» **What to work on**: State, as one number, how many lines in these records hold "front".

[Saved entries]
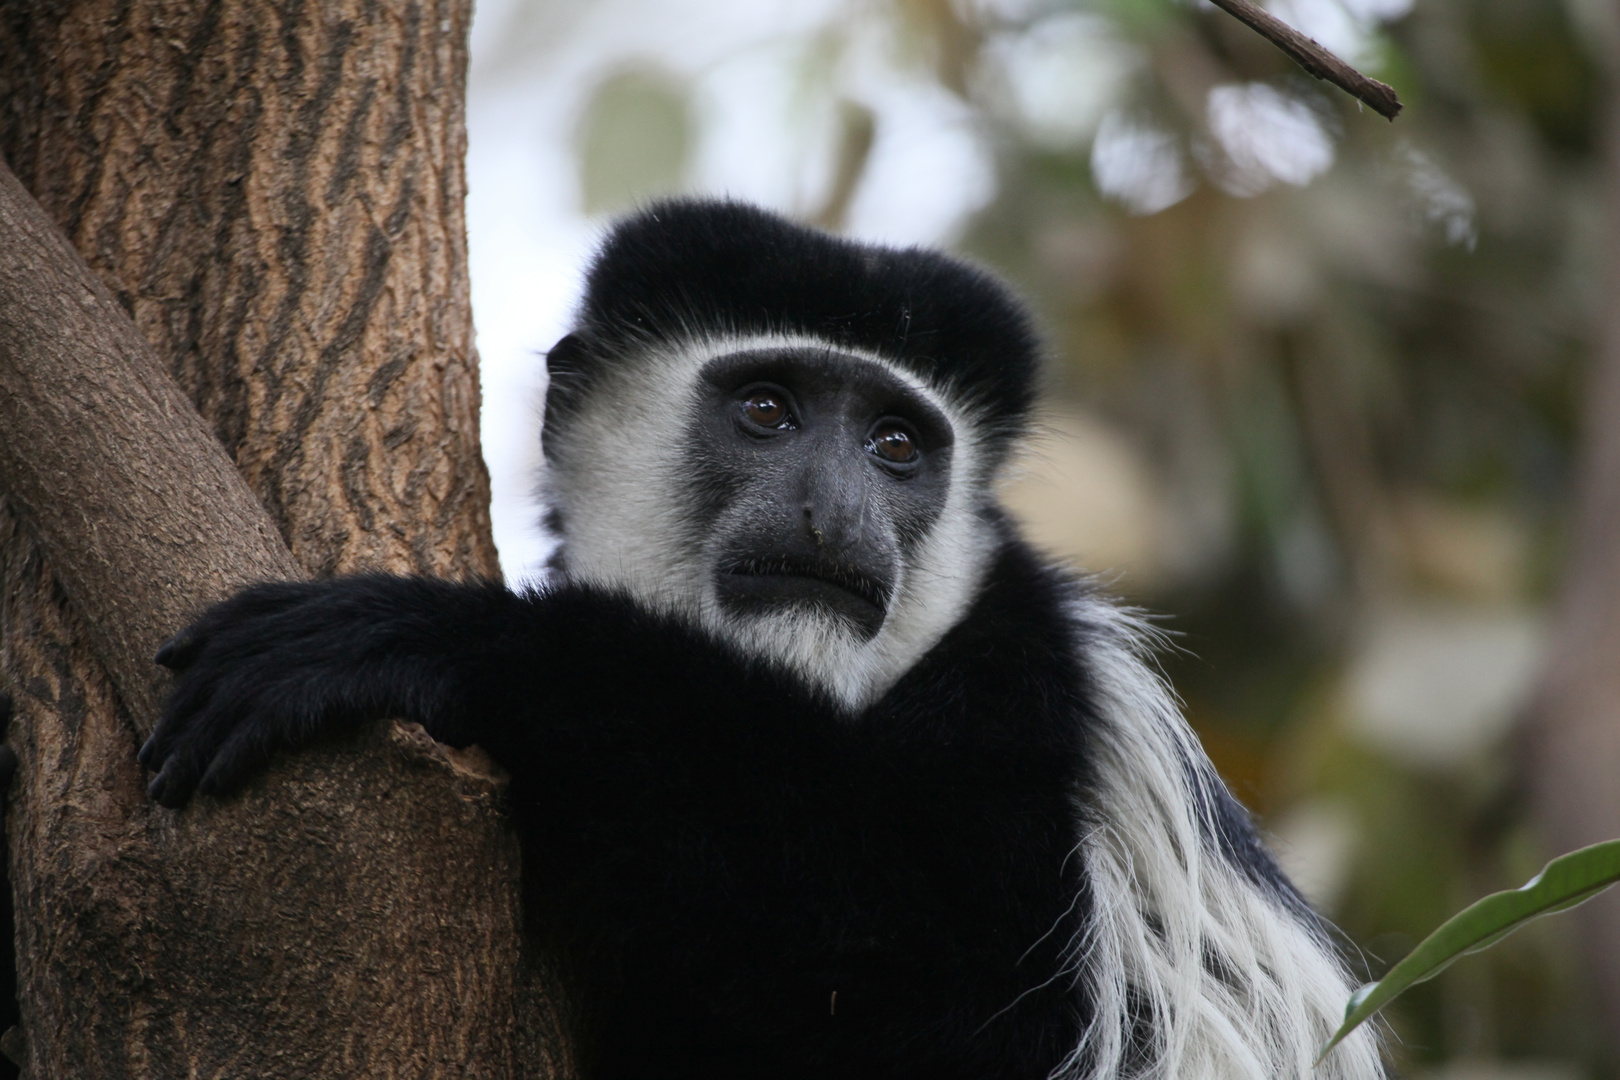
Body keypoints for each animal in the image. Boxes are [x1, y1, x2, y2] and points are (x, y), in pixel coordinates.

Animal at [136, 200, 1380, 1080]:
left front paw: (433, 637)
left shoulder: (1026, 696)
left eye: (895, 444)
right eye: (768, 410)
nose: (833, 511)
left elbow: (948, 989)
==
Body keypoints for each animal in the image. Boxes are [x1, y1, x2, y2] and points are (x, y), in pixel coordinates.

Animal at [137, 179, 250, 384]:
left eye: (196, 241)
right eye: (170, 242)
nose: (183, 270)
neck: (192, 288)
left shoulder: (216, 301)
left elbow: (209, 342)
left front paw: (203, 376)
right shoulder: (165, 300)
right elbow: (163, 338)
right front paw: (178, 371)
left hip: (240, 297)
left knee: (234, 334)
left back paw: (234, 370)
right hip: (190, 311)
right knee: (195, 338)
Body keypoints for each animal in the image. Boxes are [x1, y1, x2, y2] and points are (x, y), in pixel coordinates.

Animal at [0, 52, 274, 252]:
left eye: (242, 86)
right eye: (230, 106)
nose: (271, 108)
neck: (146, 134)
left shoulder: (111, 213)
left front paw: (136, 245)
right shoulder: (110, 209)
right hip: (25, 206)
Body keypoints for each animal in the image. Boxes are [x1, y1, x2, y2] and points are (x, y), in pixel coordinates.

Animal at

» **Expected output**: 4